Memoizing native JavaScript functions (or not)

Since JavaScript allows most native methods to be overwritten I was wondering if it’s possible to speed up an application by adding caching to native methods.

This post will look at the idea and see if it’s possible to achieve performance improvements in this way.

Wrapping the native function

If you look at the code below you’ll notice it’s inefficient. (Since this is just a demo we don’t actually use the return value of the replace call.)

"aa".replace(/[a-z]/g, "z") // "zz"
"aa".replace(/[a-z]/g, "z")
"aa".replace(/[a-z]/g, "z")

Rather than doing the replace operation three times we should do it once and then re-use the result.

We could do that by storing the result in a variable:

var res = "aa".replace(/[a-z]/g, "z") // "zz"
res
res
res

But our goal in this post is to provide an automatic way to avoid repeating the replace operation.

We can replace the native String replace function with a memoized version. That means we store the return value for a particular set of parameters in a lookup table. When the function is called again with the same parameters we return the cached value, rather than re-doing the replace operation.

var cache = {}
var nativeStringReplace = String.prototype.replace
String.prototype.replace = function(search, replacement){
    // `this` is the string ("aa")
    // search is the regular expression (/[a-z]/g)
    var cacheKey = this + search.toString() + replacement
    if (!cache[cacheKey]) {
        cache[cacheKey] = nativeStringReplace.apply(this, arguments)
    }
    
    return cache[cacheKey]
}

(This function sometimes caches a little over-optimistically, so it would break some applications. For example, it will wrongly attempt to cache when the replacement argument is a function.)

Now this code will only result in one call to the native replace function:

"aa".replace(/[a-z]/g, "z") // "zz"
"aa".replace(/[a-z]/g, "z")
"aa".replace(/[a-z]/g, "z")

After running the code the cache object will look like this:

{
    aa/[a-z]/gz: "zz"
}

The key consists of the string replace is called on ("aa"), the regular expression used to match the part of the string that should be replaced ("/[a-z]/g"), and the replacement ("z").

Measuring the performance impact

Let’s figure out what the performance benefit of this optimization is.

Rather than runnning the operation once we’ll run it 100 thousand times. First using the native replace function, then with memoization enabled.

console.time measures how much time it takes to run the replace operations.

console.time("Native")
run()
console.timeEnd("Native")

// Overwrite `replace` function as shown above
// ...

console.time("Cached")
run()
console.timeEnd("Cached")

function run(){
    var r = /[a-z]/g
    var str = "aa"
    for (var i=0; i<100000; i++) {
        str.replace(r, "z")
    }
}

This is the result in the console:

Native: 44ms
Cached: 76ms

The optimization is slowing the code down!

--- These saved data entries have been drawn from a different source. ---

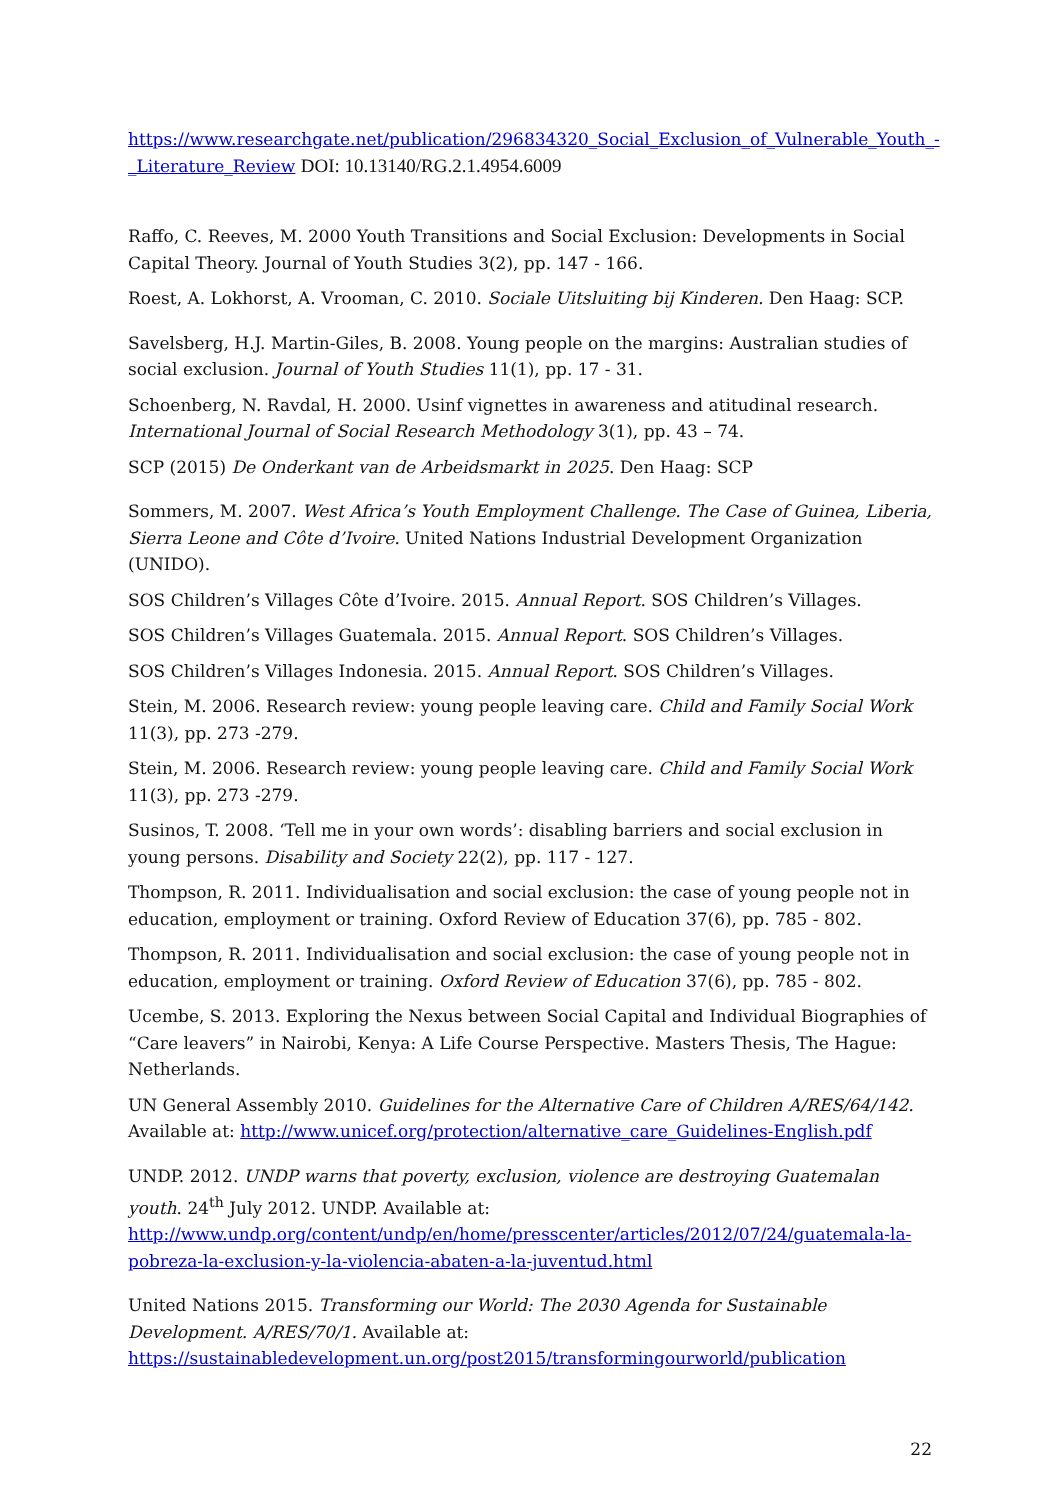https://www.researchgate.net/publication/296834320_Social_Exclusion_of_Vulnerable_Youth_-_Literature_Review DOI: 10.13140/RG.2.1.4954.6009
Raffo, C. Reeves, M. 2000 Youth Transitions and Social Exclusion: Developments in Social Capital Theory. Journal of Youth Studies 3(2), pp. 147 - 166.
Roest, A. Lokhorst, A. Vrooman, C. 2010. Sociale Uitsluiting bij Kinderen. Den Haag: SCP.
Savelsberg, H.J. Martin-Giles, B. 2008. Young people on the margins: Australian studies of social exclusion. Journal of Youth Studies 11(1), pp. 17 - 31.
Schoenberg, N. Ravdal, H. 2000. Usinf vignettes in awareness and atitudinal research. International Journal of Social Research Methodology 3(1), pp. 43 – 74.
SCP (2015) De Onderkant van de Arbeidsmarkt in 2025. Den Haag: SCP
Sommers, M. 2007. West Africa’s Youth Employment Challenge. The Case of Guinea, Liberia, Sierra Leone and Côte d’Ivoire. United Nations Industrial Development Organization (UNIDO).
SOS Children’s Villages Côte d’Ivoire. 2015. Annual Report. SOS Children’s Villages.
SOS Children’s Villages Guatemala. 2015. Annual Report. SOS Children’s Villages.
SOS Children’s Villages Indonesia. 2015. Annual Report. SOS Children’s Villages.
Stein, M. 2006. Research review: young people leaving care. Child and Family Social Work 11(3), pp. 273 -279.
Stein, M. 2006. Research review: young people leaving care. Child and Family Social Work 11(3), pp. 273 -279.
Susinos, T. 2008. ‘Tell me in your own words’: disabling barriers and social exclusion in young persons. Disability and Society 22(2), pp. 117 - 127.
Thompson, R. 2011. Individualisation and social exclusion: the case of young people not in education, employment or training. Oxford Review of Education 37(6), pp. 785 - 802.
Thompson, R. 2011. Individualisation and social exclusion: the case of young people not in education, employment or training. Oxford Review of Education 37(6), pp. 785 - 802.
Ucembe, S. 2013. Exploring the Nexus between Social Capital and Individual Biographies of “Care leavers” in Nairobi, Kenya: A Life Course Perspective. Masters Thesis, The Hague: Netherlands.
UN General Assembly 2010. Guidelines for the Alternative Care of Children A/RES/64/142. Available at: http://www.unicef.org/protection/alternative_care_Guidelines-English.pdf
UNDP. 2012. UNDP warns that poverty, exclusion, violence are destroying Guatemalan youth. 24<sup>th</sup> July 2012. UNDP. Available at: http://www.undp.org/content/undp/en/home/presscenter/articles/2012/07/24/guatemala-la-pobreza-la-exclusion-y-la-violencia-abaten-a-la-juventud.html
United Nations 2015. Transforming our World: The 2030 Agenda for Sustainable Development. A/RES/70/1. Available at: https://sustainabledevelopment.un.org/post2015/transformingourworld/publication
22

It turns out that in this case the overhead of generating the cache key and looking up the cached value takes more time than doing the replace operation again.

But the cost of the replace operation will depend on the size of the string that we operate on. We can use Array(101).join("a") to generate a longer string with 100 “a” characters.

function run(){
    var r = /[a-z]/g
    var str = Array(101).join("a")
    for (var i=0; i<100000; i++) {
        str.replace(r, "z")
    }
}

Now the results are different:

Native: 345ms
Cached: 91ms

With memoization enabled, replace calls only require a constant time lookup. Without it, every replace call takes an amount of time that grows with the length of the string

Memoized vs native string replaced function

Is it useful?

The example above is extremely artificial. It assumes that a meaningful amount of time is spent in operations that have been done before in exactly the same way.

In practice, I’ve not been able to speed up a real application measurably.

To make this useful, one would have to identify native functions that are both expensive and likely to be called several times with similar parameters.